● WORK INSTRUCTIONS: Omit all pictures. Print the remaining lines exactly, from the start of the data through the line containing "- glue bottle (613,358,669,415)".

[Annotated scene photographs]
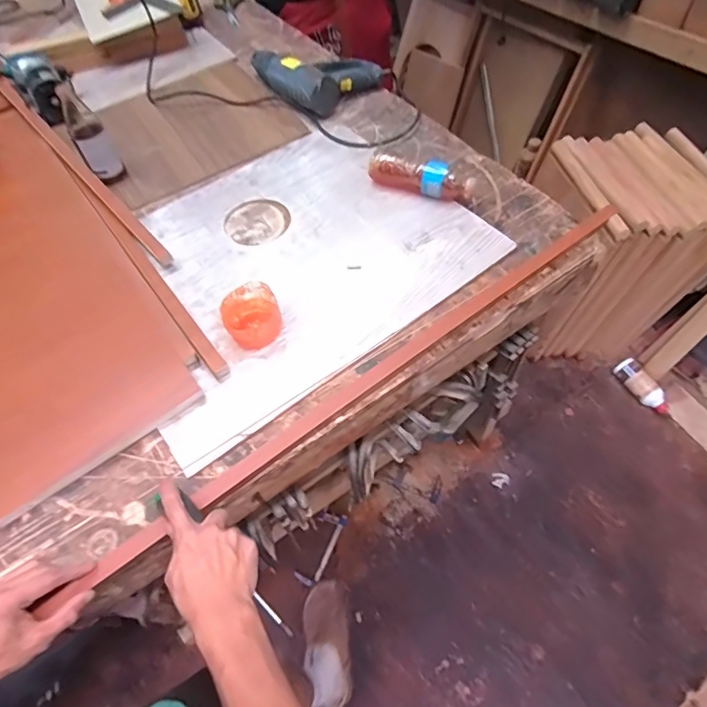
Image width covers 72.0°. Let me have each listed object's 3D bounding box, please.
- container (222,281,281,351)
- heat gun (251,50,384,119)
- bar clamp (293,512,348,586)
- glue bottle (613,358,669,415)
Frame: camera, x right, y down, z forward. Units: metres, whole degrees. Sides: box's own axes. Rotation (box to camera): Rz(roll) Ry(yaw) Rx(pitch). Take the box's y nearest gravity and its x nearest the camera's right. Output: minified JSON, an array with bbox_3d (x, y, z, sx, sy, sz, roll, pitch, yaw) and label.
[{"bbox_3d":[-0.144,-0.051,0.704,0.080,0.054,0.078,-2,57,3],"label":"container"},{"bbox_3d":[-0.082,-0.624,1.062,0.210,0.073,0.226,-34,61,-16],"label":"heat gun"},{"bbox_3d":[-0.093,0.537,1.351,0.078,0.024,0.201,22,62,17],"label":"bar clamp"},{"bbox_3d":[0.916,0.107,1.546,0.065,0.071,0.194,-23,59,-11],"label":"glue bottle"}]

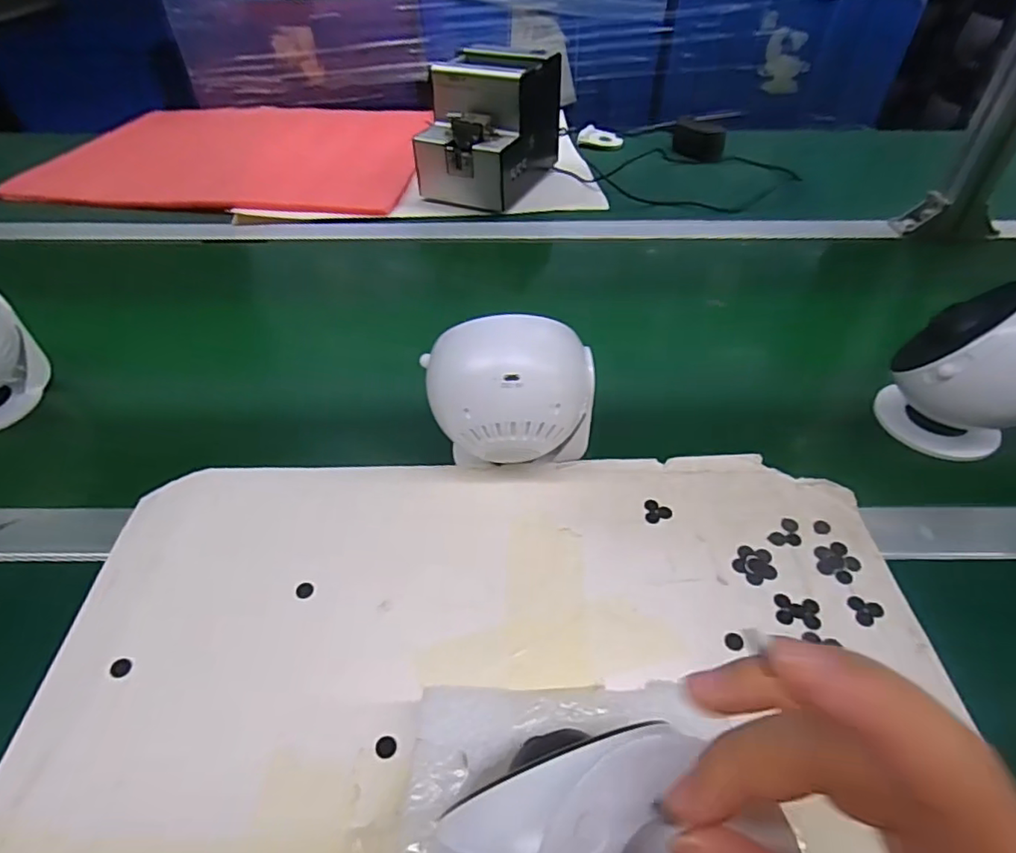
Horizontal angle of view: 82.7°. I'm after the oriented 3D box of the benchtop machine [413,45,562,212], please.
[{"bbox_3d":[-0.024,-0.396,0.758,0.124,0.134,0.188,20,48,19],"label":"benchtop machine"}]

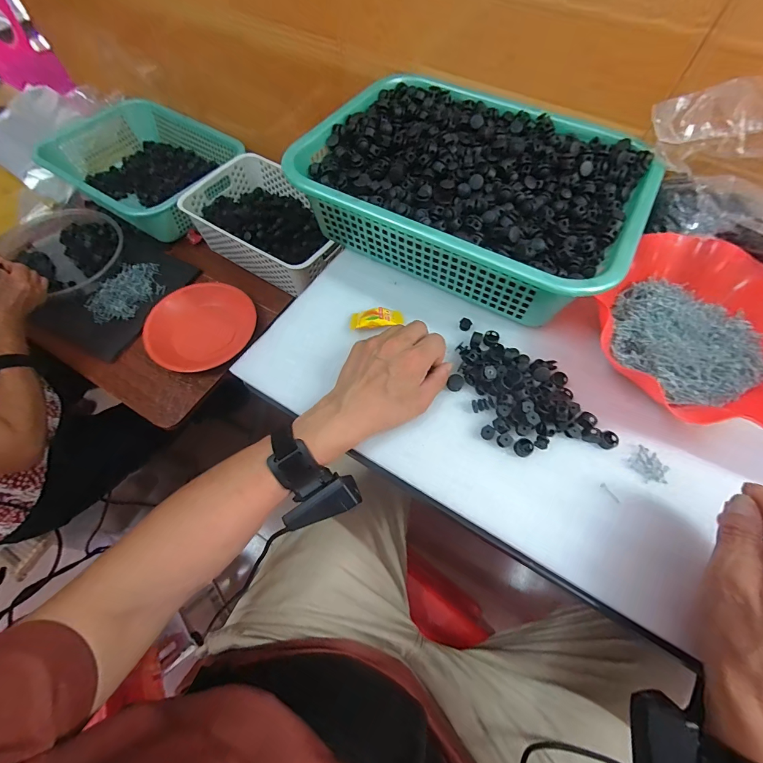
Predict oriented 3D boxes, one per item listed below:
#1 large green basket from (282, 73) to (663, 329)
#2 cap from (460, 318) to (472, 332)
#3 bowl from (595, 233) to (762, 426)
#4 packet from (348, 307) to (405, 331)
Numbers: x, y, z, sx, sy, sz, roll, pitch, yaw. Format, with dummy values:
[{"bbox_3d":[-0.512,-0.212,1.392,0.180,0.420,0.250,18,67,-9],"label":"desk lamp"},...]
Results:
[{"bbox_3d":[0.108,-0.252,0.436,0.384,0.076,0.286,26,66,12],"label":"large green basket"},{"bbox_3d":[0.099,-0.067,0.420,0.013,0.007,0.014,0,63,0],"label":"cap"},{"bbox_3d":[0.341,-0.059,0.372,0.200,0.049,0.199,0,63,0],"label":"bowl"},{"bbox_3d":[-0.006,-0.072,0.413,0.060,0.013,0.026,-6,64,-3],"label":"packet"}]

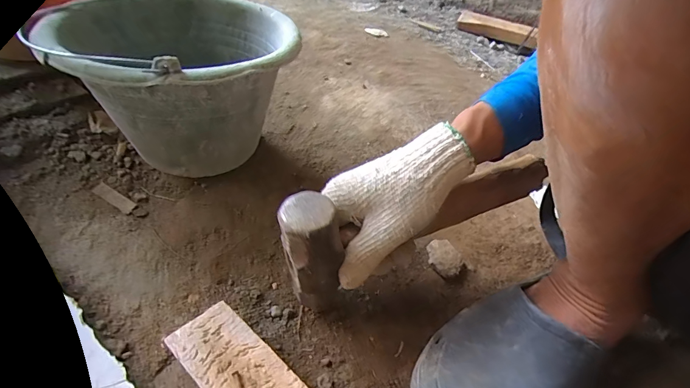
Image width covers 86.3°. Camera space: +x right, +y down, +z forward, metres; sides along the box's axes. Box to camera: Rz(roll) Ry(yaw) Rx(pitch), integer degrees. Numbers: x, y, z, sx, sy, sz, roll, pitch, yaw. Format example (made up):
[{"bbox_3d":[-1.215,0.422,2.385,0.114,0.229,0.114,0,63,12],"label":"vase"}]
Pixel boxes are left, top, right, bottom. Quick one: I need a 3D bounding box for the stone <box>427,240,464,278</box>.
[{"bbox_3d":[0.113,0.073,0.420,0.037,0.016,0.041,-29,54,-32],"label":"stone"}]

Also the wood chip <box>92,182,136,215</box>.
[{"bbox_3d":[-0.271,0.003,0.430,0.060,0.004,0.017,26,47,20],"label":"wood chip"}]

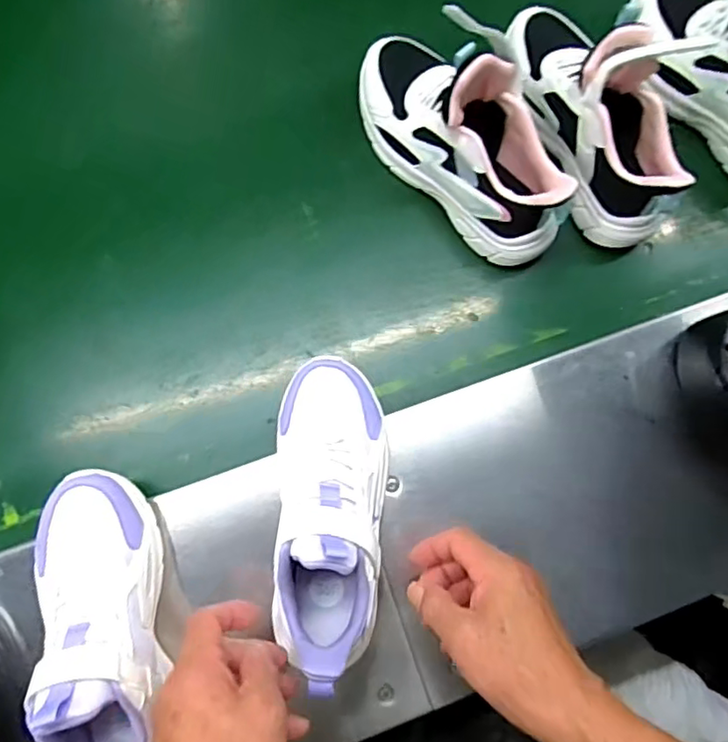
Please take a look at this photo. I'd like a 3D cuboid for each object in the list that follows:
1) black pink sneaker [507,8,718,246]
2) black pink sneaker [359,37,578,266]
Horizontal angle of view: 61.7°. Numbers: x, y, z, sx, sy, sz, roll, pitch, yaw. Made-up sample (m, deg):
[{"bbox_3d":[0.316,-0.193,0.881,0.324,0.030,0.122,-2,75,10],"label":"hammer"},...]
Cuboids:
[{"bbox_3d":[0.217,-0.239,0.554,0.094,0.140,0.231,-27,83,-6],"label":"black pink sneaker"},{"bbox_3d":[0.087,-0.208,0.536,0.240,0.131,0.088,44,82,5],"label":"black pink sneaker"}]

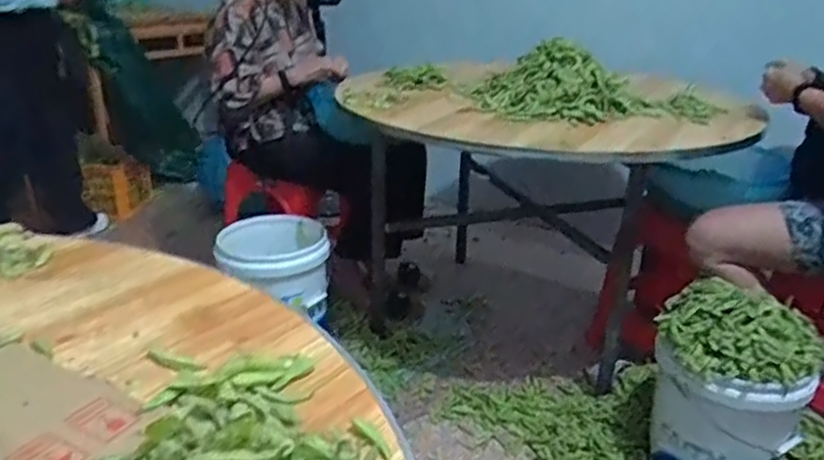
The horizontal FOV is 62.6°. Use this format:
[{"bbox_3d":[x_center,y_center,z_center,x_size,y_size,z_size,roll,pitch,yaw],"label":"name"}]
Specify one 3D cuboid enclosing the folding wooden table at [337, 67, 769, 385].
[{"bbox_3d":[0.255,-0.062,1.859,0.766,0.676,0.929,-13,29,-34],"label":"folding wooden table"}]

● RESPONSE AREA:
Image width covers 72.0°. Let me have each listed object's 3D bounding box, please.
- container (222,281,281,351)
- heat gun (251,50,384,119)
- bar clamp (293,512,348,586)
- glue bottle (613,358,669,415)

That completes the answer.